Kinematic patterns of in-place movements at a natural cadence and knee-locked marching by one representative subject. A, Kinematic patterns. During stepping, hopping, crouched in place, and knee-locked marching, the trajectory loop reduces to a line (see Results). During running, there is a small deviation from the line in stance, and during air-stepping, the trajectory is a loop, because subjects could not suppress some horizontal movement. B, Two principal components (PC₁ and PC₂; solid lines) and their correlations with limb length (GT-VE) and limb angle (dotted lines). During in-place movements, the limb angle was nearly constant, and the limb length varied as shown by the dotted line. During marching, the limb orientation varied, and the limb length was nearly constant. The first principal component of the linear trajectory is highly correlated with changes in the limb length for each in-place gait. The first principal component is correlated with the limb orientation for marching.

Figure 5.

Linear combination of segment angle covariance during in-place movements with limb orientation obtained during actual locomotor movements. Left column, Over-ground kinematic patterns during walking, running, and hopping in one representative subject. Middle column, Limb (GT-VE) orientation waveforms correspond to walking at 5 km/h, running at 9 km/h, and hopping at 4 km/h. Right column, Comparison of actual kinematic patterns during in-place stepping, running, and hopping with those predicted by subtracting the respective limb orientation from the over-ground trajectories. Waveform correlation coefficients (r) for each pair listed at the far right.

Figure 6.

A simple model of additive limb segment angle covariances. A, Limb orientation basic covariance with t = s = f (black line) compared with the average linear trajectory for marching (t = 0.86 · s = 0.93 · f; brown). B, Limb length basic covariance (along the line t = −s) leading to a foot lift covariance with shank and foot segments in phase (t = −s = −f; dashed black line) and a limb compression covariance with shank and foot out of phase (t = −s = f; dashed black line). C, Examples of additive covariance. Linear combinations of elementary covariance vectors result in planar covariance patterns (gray planes) resembling those observed during walking, hopping, and crouched walking (compare with Fig. 2 A). The in-place linear trajectories averaged across subjects were: t = −1.60 · s = −1.15 · f for stepping in place (blue), t = −1.28 · s = −0.72  · f for crouched stepping in place (gray), and t = −0.85 · s = 0.72 · f for hopping in place (green).
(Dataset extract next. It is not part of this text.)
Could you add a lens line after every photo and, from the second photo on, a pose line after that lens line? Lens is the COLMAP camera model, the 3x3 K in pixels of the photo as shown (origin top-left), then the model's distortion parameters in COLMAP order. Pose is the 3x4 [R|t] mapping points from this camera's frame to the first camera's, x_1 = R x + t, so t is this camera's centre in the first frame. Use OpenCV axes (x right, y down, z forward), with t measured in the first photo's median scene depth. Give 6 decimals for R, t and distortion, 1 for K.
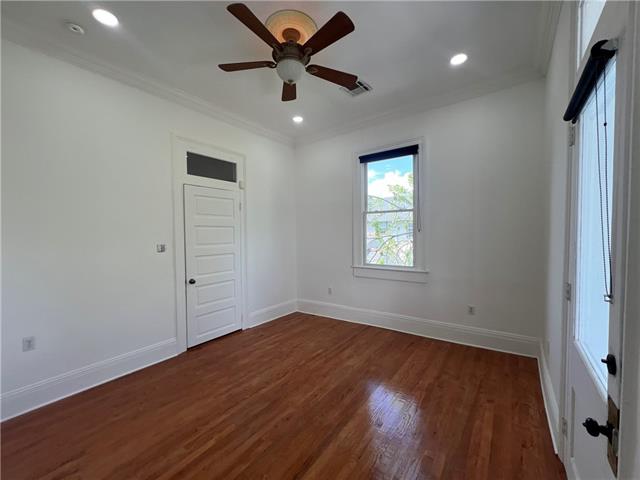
lens RADIAL K [[255.4, 0, 320.6], [0, 255.4, 239.2], [0, 0, 1]] dist [-0.001849, -0.000087]
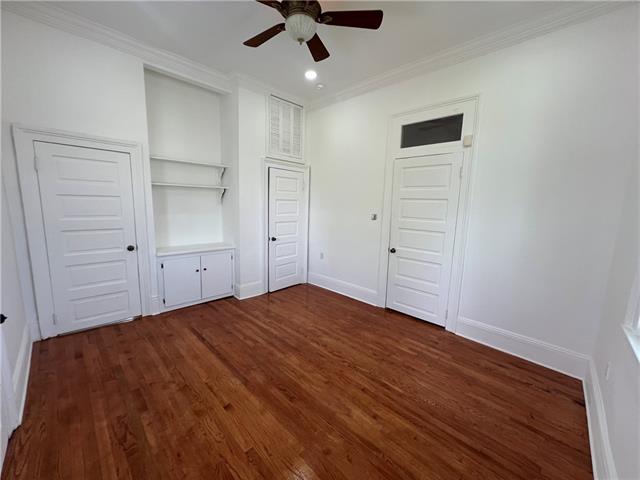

Elevation angles: t, thigh; s, shank; f, foot.

Figure 7.

General foot placement characteristics and association of plane trajectories of the segment angles with endpoint motion. A, Left panel, Foot orientation (gray triangles formed by connecting LM-VM-HE markers) and ground reaction forces (upward pointing vectors) during over-ground walking, running, and hopping at a natural speed plotted every 14% of the gait cycle in one representative subject. Middle panel, Averaged (±SD; n = 8 subjects) time course of the instantaneous position of the COP relative to the foot during stance. Right panel, Excursion and mean position (asterisk) of the COP for each gait. B, Stick diagram, gait loop (for walking), and virtual endpoint trajectories obtained from PC₁* and PC₂* (see Appendix). Mapping of the polar coordinates of the limb axis (left) to the coordinates of the covariance plane (right) is shown for walking using the grid. Limb orientation (t = s = f) and limb length (stepping in-place) covariance directions are indicated. Note an oblique orientation of the two axes. In the bottom panel, virtual endpoint trajectories obtained from PC₁* and PC₂* and transformed to the foot frame are shown for walking, running, and hopping in one representative subject. Asterisks denote mean COP positions during stance in each gait.